• **The problem**:
Without skipping anything, write out each record below exactly.

(Extracted data entries)
--- START ---

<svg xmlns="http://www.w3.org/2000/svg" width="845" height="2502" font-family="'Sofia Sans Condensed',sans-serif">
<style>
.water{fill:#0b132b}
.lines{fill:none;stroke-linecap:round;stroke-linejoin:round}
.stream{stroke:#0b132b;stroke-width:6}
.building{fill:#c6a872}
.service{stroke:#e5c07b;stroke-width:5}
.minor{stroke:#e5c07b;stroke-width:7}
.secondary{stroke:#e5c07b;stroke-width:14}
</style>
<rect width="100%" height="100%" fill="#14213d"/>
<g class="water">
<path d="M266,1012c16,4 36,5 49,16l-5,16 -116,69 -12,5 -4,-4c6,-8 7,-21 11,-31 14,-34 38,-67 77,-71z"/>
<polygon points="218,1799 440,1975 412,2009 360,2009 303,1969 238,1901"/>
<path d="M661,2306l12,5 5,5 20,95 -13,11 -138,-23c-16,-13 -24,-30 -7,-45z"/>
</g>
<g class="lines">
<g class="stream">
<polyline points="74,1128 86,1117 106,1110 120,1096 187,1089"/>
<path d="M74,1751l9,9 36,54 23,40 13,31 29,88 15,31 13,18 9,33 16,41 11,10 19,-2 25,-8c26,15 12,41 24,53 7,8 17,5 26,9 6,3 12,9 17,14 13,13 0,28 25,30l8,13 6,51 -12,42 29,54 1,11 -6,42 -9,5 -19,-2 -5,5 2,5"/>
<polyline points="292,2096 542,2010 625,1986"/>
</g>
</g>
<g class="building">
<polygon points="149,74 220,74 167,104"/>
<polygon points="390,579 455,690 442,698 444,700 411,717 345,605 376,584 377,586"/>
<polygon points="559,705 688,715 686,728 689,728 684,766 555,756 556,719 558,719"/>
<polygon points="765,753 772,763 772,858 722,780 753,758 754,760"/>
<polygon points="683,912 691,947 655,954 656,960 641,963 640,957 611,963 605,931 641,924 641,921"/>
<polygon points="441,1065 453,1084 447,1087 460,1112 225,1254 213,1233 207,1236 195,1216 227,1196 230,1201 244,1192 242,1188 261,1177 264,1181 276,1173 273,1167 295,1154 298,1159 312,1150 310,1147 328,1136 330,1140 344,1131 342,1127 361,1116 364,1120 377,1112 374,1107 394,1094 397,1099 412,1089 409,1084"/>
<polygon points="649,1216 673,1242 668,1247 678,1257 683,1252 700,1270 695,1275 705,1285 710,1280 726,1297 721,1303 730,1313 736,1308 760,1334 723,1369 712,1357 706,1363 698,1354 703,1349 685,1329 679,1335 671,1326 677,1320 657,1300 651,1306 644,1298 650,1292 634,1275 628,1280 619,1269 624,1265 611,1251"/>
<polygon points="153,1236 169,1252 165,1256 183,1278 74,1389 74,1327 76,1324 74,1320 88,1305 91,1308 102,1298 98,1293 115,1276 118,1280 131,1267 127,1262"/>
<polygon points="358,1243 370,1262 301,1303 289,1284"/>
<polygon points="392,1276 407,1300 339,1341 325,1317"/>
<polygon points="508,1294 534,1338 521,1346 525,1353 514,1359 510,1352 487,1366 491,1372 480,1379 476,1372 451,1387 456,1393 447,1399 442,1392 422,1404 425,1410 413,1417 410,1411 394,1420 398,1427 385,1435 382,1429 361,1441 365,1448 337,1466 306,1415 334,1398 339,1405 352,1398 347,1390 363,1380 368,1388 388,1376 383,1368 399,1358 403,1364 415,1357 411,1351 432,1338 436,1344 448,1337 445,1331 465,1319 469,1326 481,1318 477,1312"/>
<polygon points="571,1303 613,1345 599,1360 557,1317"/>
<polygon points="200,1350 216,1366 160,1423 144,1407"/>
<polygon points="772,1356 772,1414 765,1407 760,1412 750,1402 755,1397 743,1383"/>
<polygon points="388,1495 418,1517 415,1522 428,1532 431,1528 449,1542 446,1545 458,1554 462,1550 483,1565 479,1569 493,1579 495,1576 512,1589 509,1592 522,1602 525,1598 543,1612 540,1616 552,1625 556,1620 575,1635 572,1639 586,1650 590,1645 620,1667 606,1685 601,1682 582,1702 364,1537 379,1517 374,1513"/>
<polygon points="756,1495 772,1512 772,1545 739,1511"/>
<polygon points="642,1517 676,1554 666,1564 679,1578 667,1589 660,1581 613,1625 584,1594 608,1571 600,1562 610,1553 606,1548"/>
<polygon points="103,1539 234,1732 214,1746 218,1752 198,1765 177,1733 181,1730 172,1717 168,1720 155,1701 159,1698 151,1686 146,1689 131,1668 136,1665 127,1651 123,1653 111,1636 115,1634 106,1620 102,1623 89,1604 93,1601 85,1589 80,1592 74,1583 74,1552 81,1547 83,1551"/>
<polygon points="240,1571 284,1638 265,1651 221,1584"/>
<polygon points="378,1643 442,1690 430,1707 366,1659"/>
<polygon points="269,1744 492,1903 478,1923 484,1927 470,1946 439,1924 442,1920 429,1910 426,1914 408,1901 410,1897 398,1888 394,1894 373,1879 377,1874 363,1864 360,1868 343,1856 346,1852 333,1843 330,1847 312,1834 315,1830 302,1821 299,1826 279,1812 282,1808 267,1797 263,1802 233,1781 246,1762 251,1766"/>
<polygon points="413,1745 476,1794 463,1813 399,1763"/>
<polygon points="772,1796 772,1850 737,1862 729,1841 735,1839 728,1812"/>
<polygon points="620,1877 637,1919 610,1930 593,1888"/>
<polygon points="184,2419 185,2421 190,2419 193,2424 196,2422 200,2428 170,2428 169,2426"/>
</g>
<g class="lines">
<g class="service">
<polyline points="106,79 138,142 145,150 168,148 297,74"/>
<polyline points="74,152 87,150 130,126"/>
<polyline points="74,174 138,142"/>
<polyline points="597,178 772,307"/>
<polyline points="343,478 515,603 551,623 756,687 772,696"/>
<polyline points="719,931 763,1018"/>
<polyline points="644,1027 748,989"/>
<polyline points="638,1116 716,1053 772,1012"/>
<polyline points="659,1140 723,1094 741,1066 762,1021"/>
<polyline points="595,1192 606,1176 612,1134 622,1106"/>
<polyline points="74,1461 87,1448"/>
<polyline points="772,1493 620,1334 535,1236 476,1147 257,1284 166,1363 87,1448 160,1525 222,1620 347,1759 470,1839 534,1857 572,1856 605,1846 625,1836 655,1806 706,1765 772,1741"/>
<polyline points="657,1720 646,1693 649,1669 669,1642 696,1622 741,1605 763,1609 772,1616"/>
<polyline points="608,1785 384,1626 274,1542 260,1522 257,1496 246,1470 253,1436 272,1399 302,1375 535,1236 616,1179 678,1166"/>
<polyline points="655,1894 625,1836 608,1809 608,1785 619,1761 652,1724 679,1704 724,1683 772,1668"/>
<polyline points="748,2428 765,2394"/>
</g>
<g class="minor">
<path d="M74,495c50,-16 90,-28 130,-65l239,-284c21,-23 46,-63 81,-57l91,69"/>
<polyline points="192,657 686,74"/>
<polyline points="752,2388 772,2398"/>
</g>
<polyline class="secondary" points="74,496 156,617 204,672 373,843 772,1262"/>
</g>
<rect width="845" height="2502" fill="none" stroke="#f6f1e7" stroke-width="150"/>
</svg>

--- END ---

• **Answer to this task**:
<svg xmlns="http://www.w3.org/2000/svg" width="845" height="2502" font-family="'Sofia Sans Condensed',sans-serif">
<style>
.water{fill:#0b132b}
.lines{fill:none;stroke-linecap:round;stroke-linejoin:round}
.stream{stroke:#0b132b;stroke-width:6}
.building{fill:#c6a872}
.service{stroke:#e5c07b;stroke-width:5}
.minor{stroke:#e5c07b;stroke-width:7}
.secondary{stroke:#e5c07b;stroke-width:14}
</style>
<rect width="100%" height="100%" fill="#14213d"/>
<g class="water">
<path d="M266,1012c16,4 36,5 49,16l-5,16 -116,69 -12,5 -4,-4c6,-8 7,-21 11,-31 14,-34 38,-67 77,-71z"/>
<polygon points="218,1799 440,1975 412,2009 360,2009 303,1969 238,1901"/>
<path d="M661,2306l12,5 5,5 20,95 -13,11 -138,-23c-16,-13 -24,-30 -7,-45z"/>
</g>
<g class="lines">
<g class="stream">
<polyline points="74,1128 86,1117 106,1110 120,1096 187,1089"/>
<path d="M74,1751l9,9 36,54 23,40 13,31 29,88 15,31 13,18 9,33 16,41 11,10 19,-2 25,-8c26,15 12,41 24,53 7,8 17,5 26,9 6,3 12,9 17,14 13,13 0,28 25,30l8,13 6,51 -12,42 29,54 1,11 -6,42 -9,5 -19,-2 -5,5 2,5"/>
<polyline points="292,2096 542,2010 625,1986"/>
</g>
</g>
<g class="building">
<polygon points="149,74 220,74 167,104"/>
<polygon points="390,579 455,690 442,698 444,700 411,717 345,605 376,584 377,586"/>
<polygon points="559,705 688,715 686,728 689,728 684,766 555,756 556,719 558,719"/>
<polygon points="765,753 772,763 772,858 722,780 753,758 754,760"/>
<polygon points="683,912 691,947 655,954 656,960 641,963 640,957 611,963 605,931 641,924 641,921"/>
<polygon points="441,1065 453,1084 447,1087 460,1112 225,1254 213,1233 207,1236 195,1216 227,1196 230,1201 244,1192 242,1188 261,1177 264,1181 276,1173 273,1167 295,1154 298,1159 312,1150 310,1147 328,1136 330,1140 344,1131 342,1127 361,1116 364,1120 377,1112 374,1107 394,1094 397,1099 412,1089 409,1084"/>
<polygon points="649,1216 673,1242 668,1247 678,1257 683,1252 700,1270 695,1275 705,1285 710,1280 726,1297 721,1303 730,1313 736,1308 760,1334 723,1369 712,1357 706,1363 698,1354 703,1349 685,1329 679,1335 671,1326 677,1320 657,1300 651,1306 644,1298 650,1292 634,1275 628,1280 619,1269 624,1265 611,1251"/>
<polygon points="153,1236 169,1252 165,1256 183,1278 74,1389 74,1327 76,1324 74,1320 88,1305 91,1308 102,1298 98,1293 115,1276 118,1280 131,1267 127,1262"/>
<polygon points="358,1243 370,1262 301,1303 289,1284"/>
<polygon points="392,1276 407,1300 339,1341 325,1317"/>
<polygon points="508,1294 534,1338 521,1346 525,1353 514,1359 510,1352 487,1366 491,1372 480,1379 476,1372 451,1387 456,1393 447,1399 442,1392 422,1404 425,1410 413,1417 410,1411 394,1420 398,1427 385,1435 382,1429 361,1441 365,1448 337,1466 306,1415 334,1398 339,1405 352,1398 347,1390 363,1380 368,1388 388,1376 383,1368 399,1358 403,1364 415,1357 411,1351 432,1338 436,1344 448,1337 445,1331 465,1319 469,1326 481,1318 477,1312"/>
<polygon points="571,1303 613,1345 599,1360 557,1317"/>
<polygon points="200,1350 216,1366 160,1423 144,1407"/>
<polygon points="772,1356 772,1414 765,1407 760,1412 750,1402 755,1397 743,1383"/>
<polygon points="388,1495 418,1517 415,1522 428,1532 431,1528 449,1542 446,1545 458,1554 462,1550 483,1565 479,1569 493,1579 495,1576 512,1589 509,1592 522,1602 525,1598 543,1612 540,1616 552,1625 556,1620 575,1635 572,1639 586,1650 590,1645 620,1667 606,1685 601,1682 582,1702 364,1537 379,1517 374,1513"/>
<polygon points="756,1495 772,1512 772,1545 739,1511"/>
<polygon points="642,1517 676,1554 666,1564 679,1578 667,1589 660,1581 613,1625 584,1594 608,1571 600,1562 610,1553 606,1548"/>
<polygon points="103,1539 234,1732 214,1746 218,1752 198,1765 177,1733 181,1730 172,1717 168,1720 155,1701 159,1698 151,1686 146,1689 131,1668 136,1665 127,1651 123,1653 111,1636 115,1634 106,1620 102,1623 89,1604 93,1601 85,1589 80,1592 74,1583 74,1552 81,1547 83,1551"/>
<polygon points="240,1571 284,1638 265,1651 221,1584"/>
<polygon points="378,1643 442,1690 430,1707 366,1659"/>
<polygon points="269,1744 492,1903 478,1923 484,1927 470,1946 439,1924 442,1920 429,1910 426,1914 408,1901 410,1897 398,1888 394,1894 373,1879 377,1874 363,1864 360,1868 343,1856 346,1852 333,1843 330,1847 312,1834 315,1830 302,1821 299,1826 279,1812 282,1808 267,1797 263,1802 233,1781 246,1762 251,1766"/>
<polygon points="413,1745 476,1794 463,1813 399,1763"/>
<polygon points="772,1796 772,1850 737,1862 729,1841 735,1839 728,1812"/>
<polygon points="620,1877 637,1919 610,1930 593,1888"/>
<polygon points="184,2419 185,2421 190,2419 193,2424 196,2422 200,2428 170,2428 169,2426"/>
</g>
<g class="lines">
<g class="service">
<polyline points="106,79 138,142 145,150 168,148 297,74"/>
<polyline points="74,152 87,150 130,126"/>
<polyline points="74,174 138,142"/>
<polyline points="597,178 772,307"/>
<polyline points="343,478 515,603 551,623 756,687 772,696"/>
<polyline points="719,931 763,1018"/>
<polyline points="644,1027 748,989"/>
<polyline points="638,1116 716,1053 772,1012"/>
<polyline points="659,1140 723,1094 741,1066 762,1021"/>
<polyline points="595,1192 606,1176 612,1134 622,1106"/>
<polyline points="74,1461 87,1448"/>
<polyline points="772,1493 620,1334 535,1236 476,1147 257,1284 166,1363 87,1448 160,1525 222,1620 347,1759 470,1839 534,1857 572,1856 605,1846 625,1836 655,1806 706,1765 772,1741"/>
<polyline points="657,1720 646,1693 649,1669 669,1642 696,1622 741,1605 763,1609 772,1616"/>
<polyline points="608,1785 384,1626 274,1542 260,1522 257,1496 246,1470 253,1436 272,1399 302,1375 535,1236 616,1179 678,1166"/>
<polyline points="655,1894 625,1836 608,1809 608,1785 619,1761 652,1724 679,1704 724,1683 772,1668"/>
<polyline points="748,2428 765,2394"/>
</g>
<g class="minor">
<path d="M74,495c50,-16 90,-28 130,-65l239,-284c21,-23 46,-63 81,-57l91,69"/>
<polyline points="192,657 686,74"/>
<polyline points="752,2388 772,2398"/>
</g>
<polyline class="secondary" points="74,496 156,617 204,672 373,843 772,1262"/>
</g>
<rect width="845" height="2502" fill="none" stroke="#f6f1e7" stroke-width="150"/>
</svg>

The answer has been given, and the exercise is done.